In this pilot study, ten PD patients of various ages and disease stages were included along with ten age-matched healthy volunteers. For each participant, the biceps muscle in the upper arm was assessed using MSOT as well as the established clinical diagnostics of ultrasound and MRI.
Representative images from scans of the biceps muscle of a participant from each cohort. Left to right: Ultrasound images, MSOT-derived collagen signal, and MSOT-derived lipid signal. Top to bottom: Healthy volunteer (HV) and late-onset PD (LOPD). Data adapted from Nat Commun. 2024 Sep;15(1):7843.
In many disorders involving muscle degeneration (such as neuromuscular diseases), a key underlying pathological process is fibrosis – the replacement of normal functional tissue with connective tissue, similar to scarring. This fibrotic tissue exhibits increased concentration of collagen compared to healthy muscle tissue, making collagen potentially a critical biomarker of muscle degeneration in these diseases. Similarly, increased lipid concentration is another biomarker of later-stage muscle degeneration in the context of fatty replacement. Thus, these two biomarkers presented particularly valuable targets for quantitative assessment.
To investigate the utility of MSOT as a potential diagnostic modality for PD patients, MSOT-derived signals attributed to collagen and lipid were obtained through multispectral imaging and spectral unmixing to determine the relative distribution of each biomolecule. Measurements obtained from healthy volunteers and pooled PD patients showed statistically significant differences between the two cohorts, indicating that the MSOT-derived signals may provide a means to detect and quantify the degree of muscle degeneration. Notably, quantification of relevant regions of interest from ultrasound data as well as MRI data did not display significant differences between the two groups.

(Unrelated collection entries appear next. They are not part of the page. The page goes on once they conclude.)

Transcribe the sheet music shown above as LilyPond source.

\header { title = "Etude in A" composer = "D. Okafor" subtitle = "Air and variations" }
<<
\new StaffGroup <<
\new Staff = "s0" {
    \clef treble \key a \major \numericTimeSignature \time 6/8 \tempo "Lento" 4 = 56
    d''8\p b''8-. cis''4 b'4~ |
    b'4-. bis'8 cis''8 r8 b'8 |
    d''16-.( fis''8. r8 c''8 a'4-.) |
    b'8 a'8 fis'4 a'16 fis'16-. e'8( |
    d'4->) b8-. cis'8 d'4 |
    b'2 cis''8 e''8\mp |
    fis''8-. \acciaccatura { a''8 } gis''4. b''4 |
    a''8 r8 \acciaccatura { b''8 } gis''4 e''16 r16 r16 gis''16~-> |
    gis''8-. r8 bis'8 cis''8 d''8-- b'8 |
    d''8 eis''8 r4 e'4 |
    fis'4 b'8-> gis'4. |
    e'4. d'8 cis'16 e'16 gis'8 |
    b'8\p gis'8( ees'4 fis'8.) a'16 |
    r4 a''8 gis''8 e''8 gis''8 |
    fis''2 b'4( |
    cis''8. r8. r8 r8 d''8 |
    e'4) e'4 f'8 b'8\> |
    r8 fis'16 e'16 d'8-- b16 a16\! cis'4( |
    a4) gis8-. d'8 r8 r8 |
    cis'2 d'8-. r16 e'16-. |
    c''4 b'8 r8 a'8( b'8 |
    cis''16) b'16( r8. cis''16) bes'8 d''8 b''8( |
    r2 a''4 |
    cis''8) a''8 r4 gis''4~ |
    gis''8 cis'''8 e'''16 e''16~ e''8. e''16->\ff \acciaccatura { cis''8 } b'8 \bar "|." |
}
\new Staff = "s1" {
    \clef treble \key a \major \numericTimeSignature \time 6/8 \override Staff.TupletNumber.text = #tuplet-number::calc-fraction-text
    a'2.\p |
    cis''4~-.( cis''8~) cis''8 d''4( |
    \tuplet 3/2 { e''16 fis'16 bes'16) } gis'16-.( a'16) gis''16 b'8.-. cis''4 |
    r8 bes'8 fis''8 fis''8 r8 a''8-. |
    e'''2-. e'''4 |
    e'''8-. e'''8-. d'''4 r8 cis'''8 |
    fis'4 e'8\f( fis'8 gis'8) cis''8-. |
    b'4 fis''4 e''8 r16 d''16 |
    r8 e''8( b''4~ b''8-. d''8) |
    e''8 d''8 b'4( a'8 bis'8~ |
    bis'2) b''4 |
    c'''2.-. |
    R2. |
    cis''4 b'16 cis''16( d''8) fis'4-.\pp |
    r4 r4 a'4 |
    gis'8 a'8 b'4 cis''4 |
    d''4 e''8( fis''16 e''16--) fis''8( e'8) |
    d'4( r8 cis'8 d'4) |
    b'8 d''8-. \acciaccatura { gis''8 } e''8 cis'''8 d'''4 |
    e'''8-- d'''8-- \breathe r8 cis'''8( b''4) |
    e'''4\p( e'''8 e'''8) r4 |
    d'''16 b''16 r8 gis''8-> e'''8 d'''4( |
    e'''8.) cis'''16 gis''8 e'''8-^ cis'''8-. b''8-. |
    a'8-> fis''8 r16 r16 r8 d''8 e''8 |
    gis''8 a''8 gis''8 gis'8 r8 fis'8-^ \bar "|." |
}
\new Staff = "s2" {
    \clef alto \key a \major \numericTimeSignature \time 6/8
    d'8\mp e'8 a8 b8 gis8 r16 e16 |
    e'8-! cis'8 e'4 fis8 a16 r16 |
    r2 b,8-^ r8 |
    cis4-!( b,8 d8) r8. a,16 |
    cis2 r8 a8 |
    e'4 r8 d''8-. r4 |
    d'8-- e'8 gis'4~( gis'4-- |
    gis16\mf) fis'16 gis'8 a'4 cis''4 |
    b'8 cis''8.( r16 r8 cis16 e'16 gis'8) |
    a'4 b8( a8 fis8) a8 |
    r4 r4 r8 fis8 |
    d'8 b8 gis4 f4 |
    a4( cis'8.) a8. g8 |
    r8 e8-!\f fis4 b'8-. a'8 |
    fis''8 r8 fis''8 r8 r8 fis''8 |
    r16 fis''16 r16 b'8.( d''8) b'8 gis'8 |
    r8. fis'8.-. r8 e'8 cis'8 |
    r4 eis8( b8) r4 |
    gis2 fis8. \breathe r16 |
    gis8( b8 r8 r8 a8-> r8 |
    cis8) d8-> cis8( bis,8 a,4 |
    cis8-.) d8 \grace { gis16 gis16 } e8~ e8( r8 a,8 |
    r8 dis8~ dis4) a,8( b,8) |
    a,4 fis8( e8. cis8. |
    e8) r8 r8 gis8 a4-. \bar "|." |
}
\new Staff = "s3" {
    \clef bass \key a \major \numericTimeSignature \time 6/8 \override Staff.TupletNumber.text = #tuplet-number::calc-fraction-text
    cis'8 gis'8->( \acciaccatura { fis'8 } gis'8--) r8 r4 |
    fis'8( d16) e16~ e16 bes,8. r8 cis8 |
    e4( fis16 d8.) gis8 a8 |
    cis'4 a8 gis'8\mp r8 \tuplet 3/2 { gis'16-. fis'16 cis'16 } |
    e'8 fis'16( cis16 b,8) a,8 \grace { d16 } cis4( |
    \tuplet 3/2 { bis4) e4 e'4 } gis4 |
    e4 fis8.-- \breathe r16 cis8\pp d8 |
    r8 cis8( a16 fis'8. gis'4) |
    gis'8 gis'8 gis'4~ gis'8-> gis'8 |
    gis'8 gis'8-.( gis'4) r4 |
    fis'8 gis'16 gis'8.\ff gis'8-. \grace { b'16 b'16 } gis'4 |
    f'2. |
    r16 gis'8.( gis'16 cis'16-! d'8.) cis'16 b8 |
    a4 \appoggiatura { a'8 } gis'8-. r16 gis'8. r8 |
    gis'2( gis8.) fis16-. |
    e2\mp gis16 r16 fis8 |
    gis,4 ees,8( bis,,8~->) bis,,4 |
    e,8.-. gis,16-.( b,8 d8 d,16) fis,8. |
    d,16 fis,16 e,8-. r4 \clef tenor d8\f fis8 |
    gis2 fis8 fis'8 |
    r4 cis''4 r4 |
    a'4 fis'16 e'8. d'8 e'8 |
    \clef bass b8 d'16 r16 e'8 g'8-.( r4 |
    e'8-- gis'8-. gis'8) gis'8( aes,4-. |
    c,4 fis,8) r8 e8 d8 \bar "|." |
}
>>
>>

MSOT-derived collagen signal (left) and MSOT-derived lipid signal (right) from healthy volunteers (HV) and late-onset PD (LOPD) patients. MSOT signals are quantified in arbitrary units.
Ultrasound signal mean values (left) and MRI-derived fat fraction values (right) from healthy volunteers (HV) and late-onset PD (LOPD) patients. Ultrasound signals are quantified in arbitrary units.
The performance of MSOT-derived lipid signal in classifying PD patients and healthy volunteers was then assessed through single-classifier receiver operating characteristics (ROC) curve analysis and compared to the performance of body mass index and MRI-derived fat fraction values in the same task. Results indicate that MSOT-derived lipid signal performed better as a predictor of disease status, thus indicating that this metric may hold promise for diagnosing and monitoring muscle degeneration in patients with PD.
ROC curve comparing the performance of MSOT-derived lipid signal, body mass index (BMI) values, and the MRI-derived fat fraction values in distinguishing healthy volunteers from PD patients. Red dashes indicate the random classifier delineation.